Le point le plus extravagant est sans doute la proposition de rendre le cinéma obligatoire pour les enfants, instrument d’éducation militaire et hygiénique aussi bien que distractif. Enfin, cerise sur le gâteau, le Canard réclame de maintenir Gustave Hervé à la tête de son journal La France de l’étranger : clin d’œil aux volte-face idéologiques de l’ancien antimilitariste, devenu patriote enragé.
Cet article illustre parfaitement la stratégie du Canard : utiliser le rire et l’absurde pour révéler l’inanité des grands débats politiques. Derrière la fantaisie, il rappelle que la guerre a produit des réalités sociales nouvelles (loyers suspendus, rationnement, vin quotidien, parlement paralysé) que beaucoup jugent plus concrètes que les promesses diplomatiques. En un mot : les vrais buts de guerre, ce sont ceux du quotidien.
Décembre 1916 : la guerre et les « buts de guerre »
Un tournant du conflit
Fin 1916, la Première Guerre mondiale dure depuis plus de deux ans et demi. Verdun et la Somme ont laissé des centaines de milliers de morts et blessés sans résultat décisif. L’opinion publique, en France comme en Allemagne, commence à réclamer des perspectives de sortie.

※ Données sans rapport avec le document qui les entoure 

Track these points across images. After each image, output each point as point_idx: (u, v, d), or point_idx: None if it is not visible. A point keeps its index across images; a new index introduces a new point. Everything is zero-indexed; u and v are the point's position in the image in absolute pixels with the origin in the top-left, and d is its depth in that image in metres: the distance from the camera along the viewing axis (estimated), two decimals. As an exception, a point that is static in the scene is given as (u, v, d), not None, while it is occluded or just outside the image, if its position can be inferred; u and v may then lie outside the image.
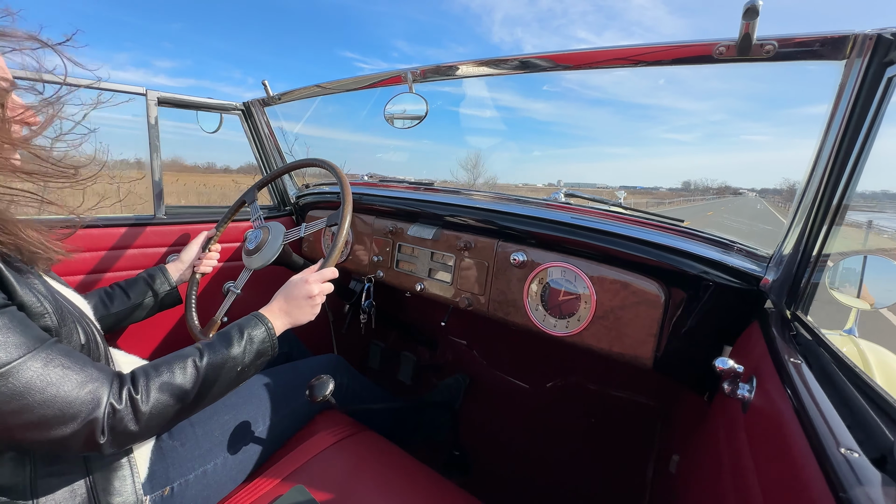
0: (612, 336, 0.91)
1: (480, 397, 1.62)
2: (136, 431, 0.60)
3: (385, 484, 0.83)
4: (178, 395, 0.65)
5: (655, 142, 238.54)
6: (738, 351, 0.79)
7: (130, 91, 1.26)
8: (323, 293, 0.88)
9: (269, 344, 0.78)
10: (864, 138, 0.61)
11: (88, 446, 0.57)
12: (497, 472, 1.42)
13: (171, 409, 0.64)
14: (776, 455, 0.45)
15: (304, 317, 0.86)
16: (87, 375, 0.57)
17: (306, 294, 0.85)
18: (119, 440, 0.59)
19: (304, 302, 0.85)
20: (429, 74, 1.15)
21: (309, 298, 0.86)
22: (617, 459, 1.33)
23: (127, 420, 0.59)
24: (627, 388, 1.34)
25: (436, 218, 1.25)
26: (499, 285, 1.08)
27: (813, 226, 0.68)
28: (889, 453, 0.37)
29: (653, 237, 0.91)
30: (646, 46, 0.81)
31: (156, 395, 0.62)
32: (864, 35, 0.60)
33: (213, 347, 0.72)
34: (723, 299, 0.84)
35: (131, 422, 0.59)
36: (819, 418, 0.42)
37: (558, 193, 1.20)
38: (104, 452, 0.59)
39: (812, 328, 0.65)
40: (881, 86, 0.59)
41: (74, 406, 0.55)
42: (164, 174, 1.35)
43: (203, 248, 1.20)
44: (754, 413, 0.56)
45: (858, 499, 0.32)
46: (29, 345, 0.54)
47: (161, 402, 0.63)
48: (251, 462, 0.86)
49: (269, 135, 1.63)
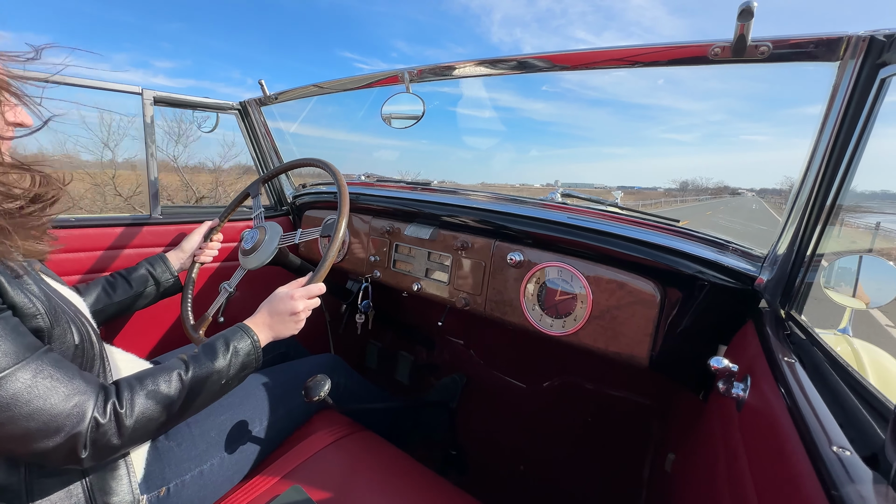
0: (609, 336, 0.92)
1: (477, 397, 1.62)
2: (119, 444, 0.60)
3: (382, 483, 0.83)
4: (162, 408, 0.65)
5: (655, 142, 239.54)
6: (733, 350, 0.79)
7: (126, 90, 1.25)
8: (308, 309, 0.88)
9: (253, 357, 0.78)
10: (857, 139, 0.61)
11: (69, 460, 0.57)
12: (494, 472, 1.42)
13: (154, 423, 0.64)
14: (770, 453, 0.45)
15: (286, 332, 0.86)
16: (74, 388, 0.57)
17: (290, 310, 0.85)
18: (100, 454, 0.59)
19: (287, 318, 0.85)
20: (426, 74, 1.15)
21: (292, 315, 0.85)
22: (613, 458, 1.33)
23: (110, 434, 0.59)
24: (624, 387, 1.35)
25: (433, 218, 1.25)
26: (495, 285, 1.08)
27: (807, 226, 0.69)
28: (880, 451, 0.38)
29: (648, 237, 0.92)
30: (642, 47, 0.81)
31: (140, 409, 0.62)
32: (857, 37, 0.60)
33: (199, 360, 0.72)
34: (718, 299, 0.84)
35: (114, 436, 0.59)
36: (812, 417, 0.42)
37: (555, 193, 1.21)
38: (84, 466, 0.59)
39: (806, 327, 0.65)
40: (874, 87, 0.60)
41: (58, 420, 0.54)
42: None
43: (205, 238, 1.20)
44: (749, 412, 0.56)
45: (850, 496, 0.32)
46: (19, 354, 0.53)
47: (145, 415, 0.63)
48: (248, 462, 0.86)
49: (265, 134, 1.62)
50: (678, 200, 51.23)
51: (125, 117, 7.32)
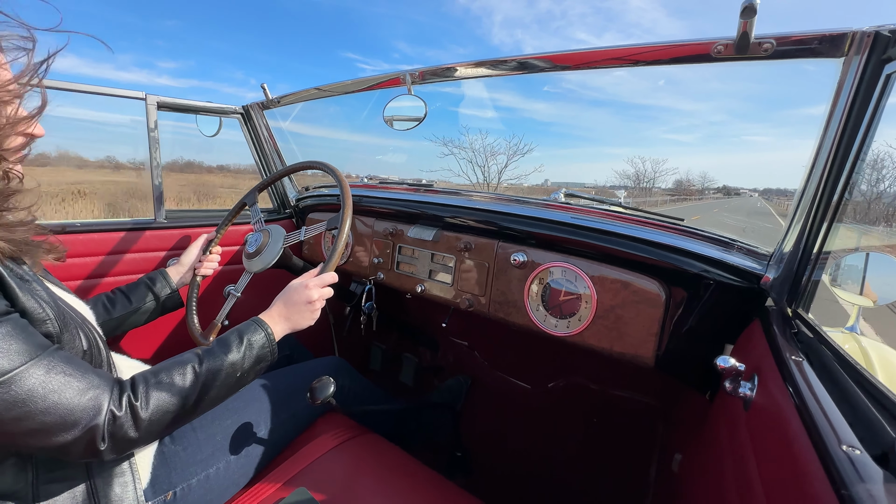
0: (614, 336, 0.91)
1: (482, 398, 1.62)
2: (136, 437, 0.60)
3: (387, 486, 0.83)
4: (177, 401, 0.65)
5: (655, 142, 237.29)
6: (740, 349, 0.78)
7: (130, 96, 1.26)
8: (323, 298, 0.88)
9: (268, 350, 0.78)
10: (863, 135, 0.61)
11: (89, 453, 0.58)
12: (499, 473, 1.41)
13: (170, 415, 0.64)
14: (778, 453, 0.45)
15: (303, 322, 0.86)
16: (89, 382, 0.58)
17: (306, 299, 0.85)
18: (119, 446, 0.59)
19: (303, 307, 0.85)
20: (427, 76, 1.15)
21: (308, 303, 0.85)
22: (620, 459, 1.32)
23: (127, 427, 0.59)
24: (629, 387, 1.34)
25: (436, 219, 1.25)
26: (499, 286, 1.08)
27: (813, 223, 0.68)
28: (891, 450, 0.37)
29: (653, 236, 0.91)
30: (643, 46, 0.81)
31: (155, 402, 0.62)
32: (861, 32, 0.60)
33: (213, 353, 0.72)
34: (724, 297, 0.83)
35: (131, 428, 0.60)
36: (821, 415, 0.42)
37: (558, 193, 1.20)
38: (104, 458, 0.59)
39: (813, 326, 0.64)
40: (879, 82, 0.59)
41: (75, 413, 0.55)
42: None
43: (203, 251, 1.20)
44: (756, 411, 0.56)
45: (860, 496, 0.32)
46: (31, 352, 0.54)
47: (160, 408, 0.63)
48: (253, 465, 0.86)
49: (268, 138, 1.63)
50: (671, 202, 51.29)
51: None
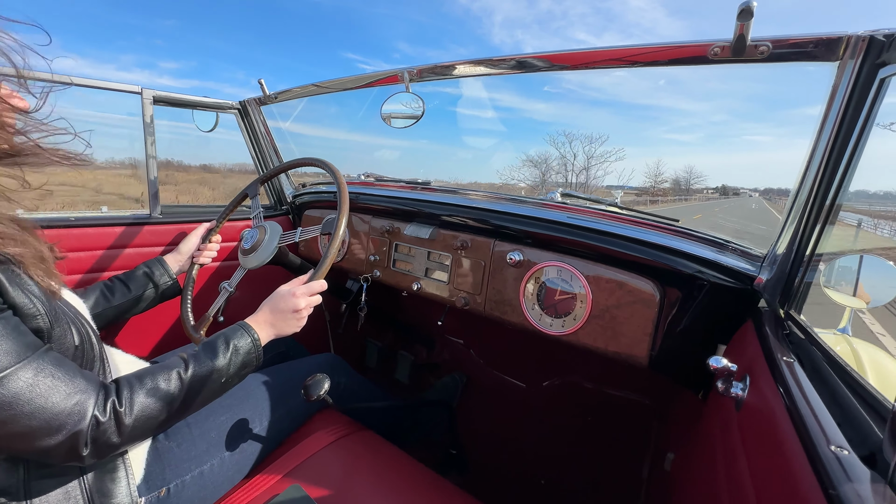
0: (608, 335, 0.92)
1: (477, 396, 1.62)
2: (118, 443, 0.61)
3: (382, 483, 0.84)
4: (161, 407, 0.65)
5: (656, 142, 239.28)
6: (732, 350, 0.79)
7: (126, 90, 1.25)
8: (310, 306, 0.88)
9: (254, 355, 0.78)
10: (856, 139, 0.61)
11: (70, 457, 0.57)
12: (494, 471, 1.42)
13: (154, 421, 0.64)
14: (768, 453, 0.45)
15: (288, 329, 0.86)
16: (75, 387, 0.57)
17: (292, 307, 0.85)
18: (101, 451, 0.59)
19: (289, 315, 0.85)
20: (425, 74, 1.15)
21: (295, 312, 0.85)
22: (613, 457, 1.33)
23: (110, 433, 0.59)
24: (623, 386, 1.35)
25: (432, 217, 1.25)
26: (495, 285, 1.09)
27: (806, 225, 0.69)
28: (878, 451, 0.38)
29: (648, 237, 0.92)
30: (641, 47, 0.81)
31: (139, 408, 0.62)
32: (856, 36, 0.60)
33: (199, 359, 0.72)
34: (717, 298, 0.84)
35: (114, 434, 0.60)
36: (810, 416, 0.42)
37: (554, 193, 1.21)
38: (85, 463, 0.59)
39: (805, 327, 0.65)
40: (873, 87, 0.60)
41: (60, 418, 0.55)
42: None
43: (203, 240, 1.20)
44: (747, 411, 0.56)
45: (848, 496, 0.32)
46: (20, 353, 0.53)
47: (144, 414, 0.63)
48: (248, 462, 0.86)
49: (265, 133, 1.62)
50: (682, 199, 51.54)
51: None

Les propositions de paix allemandes
Le 12 décembre 1916, le chancelier allemand Bethmann-Hollweg propose d’ouvrir des négociations. Derrière ce geste diplomatique se cache surtout une manœuvre : Berlin veut apparaître comme la puissance raisonnable, tout en gardant la main sur les territoires occupés en Belgique, en France du Nord et en Pologne.
L’intervention de Wilson
Le président américain Woodrow Wilson, encore officiellement neutre, adresse le 18 décembre une note aux belligérants pour leur demander de préciser leurs « buts de guerre » : quelles conditions jugent-ils nécessaires pour mettre fin au conflit ? Cette initiative marque une première intervention diplomatique américaine avant l’entrée en guerre des États-Unis en avril 1917.
La réponse française
En France, la classe politique reste intransigeante : pas de paix sans restitution de l’Alsace-Lorraine et des territoires occupés, et pas de négociation directe avec Berlin. Mais le débat sur les « buts de guerre » s’installe : parlementaires, diplomates et journalistes multiplient les déclarations.
La satire du Canard
C’est dans ce contexte que Le Canard enchaîné, le 27 décembre 1916, publie son pastiche. En énonçant des « buts » farfelus (loyers supprimés, pinard gratuit, fin des élections, cinéma obligatoire…), il se moque des grands discours programmatiques et rappelle que, pour la population, les véritables acquis de la guerre ne sont pas territoriaux mais sociaux et matériels.